Segundo o presidente da entidade, Constantino Júnior, o aumento no número de crimes contra a vida reflete uma tendência que vem desde a metade do ano de 2015. 

"A partir de julho os crimes foram aumentando gradativamente até dezembro quando foram registrados 82 assassinatos. Essa escala ascendente pode ser considerada em janeiro se for levado em conta que dezembro é um mês atípico onde sempre há recordes de assassinatos. Se for pego como parâmetro o mês de novembro de 2015, quando 59 pessoas perderam a vida de forma violenta, seja por arma de fogo ou arma branca, fica mantido o grau de crescimento dos assassinatos começado em julho, apesar da queda entre dezembro do ano passado e janeiro deste ano", informou. 
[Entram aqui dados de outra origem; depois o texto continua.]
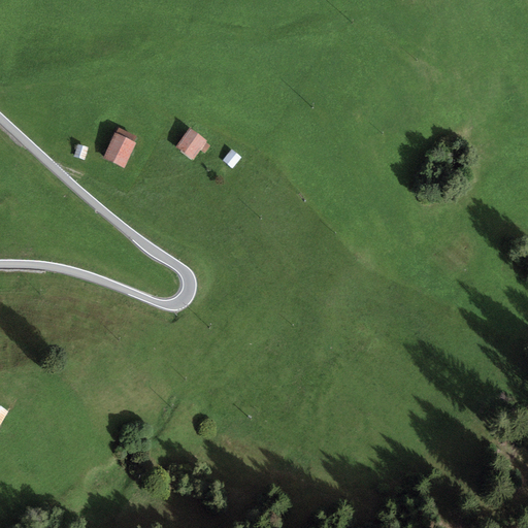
[(117,134),(116,133),(103,158),(125,168),(137,142),(135,141),(137,136),(120,128),(117,134)]
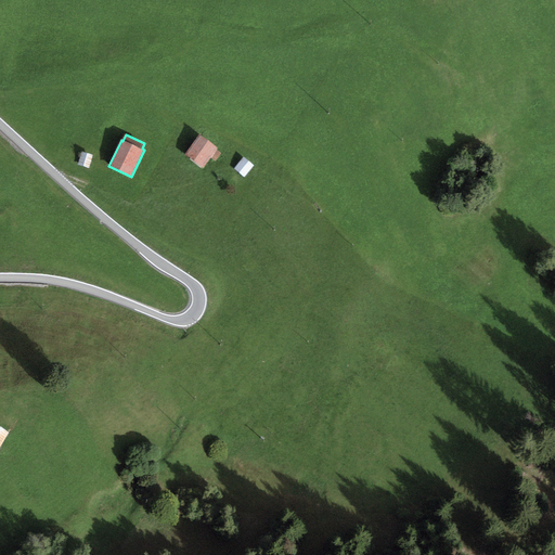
[(223,152),(199,134),(186,154),(204,167),(211,157),(216,162),(223,152)]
Comparando os dados dos meses de janeiro de 2015 com os de janeiro de 2016, observa-se que houve diversos acréscimos nos índices de criminalidade. Na capital, 39 pessoas foram mortas no mês passado, enquanto em 2015 esse numero foi de 28. Com relação aos assassinatos nos demais municípios, em 2015 foram registrados 21 casos em janeiro e em 2016 esse número subiu para 27.

A pesquisa mostra que estão aumentando os assassinatos praticados com armas de fogo e que está em queda o delito praticado com facas, facões e punhais. Em janeiro deste ano o aumento de assassinatos com armas de fogo foi de mais de 40%. No mês passado 50 pessoas foram mortas por tiros de revólveres, pistolas ou espingardas no Piauí. Já em 2015, no primeiro mês, esse numero foi de 35 casos.

Com relação às armas brancas, em 2015 aconteceram 13 crimes com este tipo de instrumento contra nove no mês passado. Apenas quanto às zonas mais violentas da capital não houve mudanças: a zona Sul ficou à frente das demais com 13 (2016) e 10 (2015). Uma coincidência é que as demais zonas ficaram na mesma posição nos dois meses: Leste, Norte e Sudeste, nesta ordem, da segunda para a quarta posição.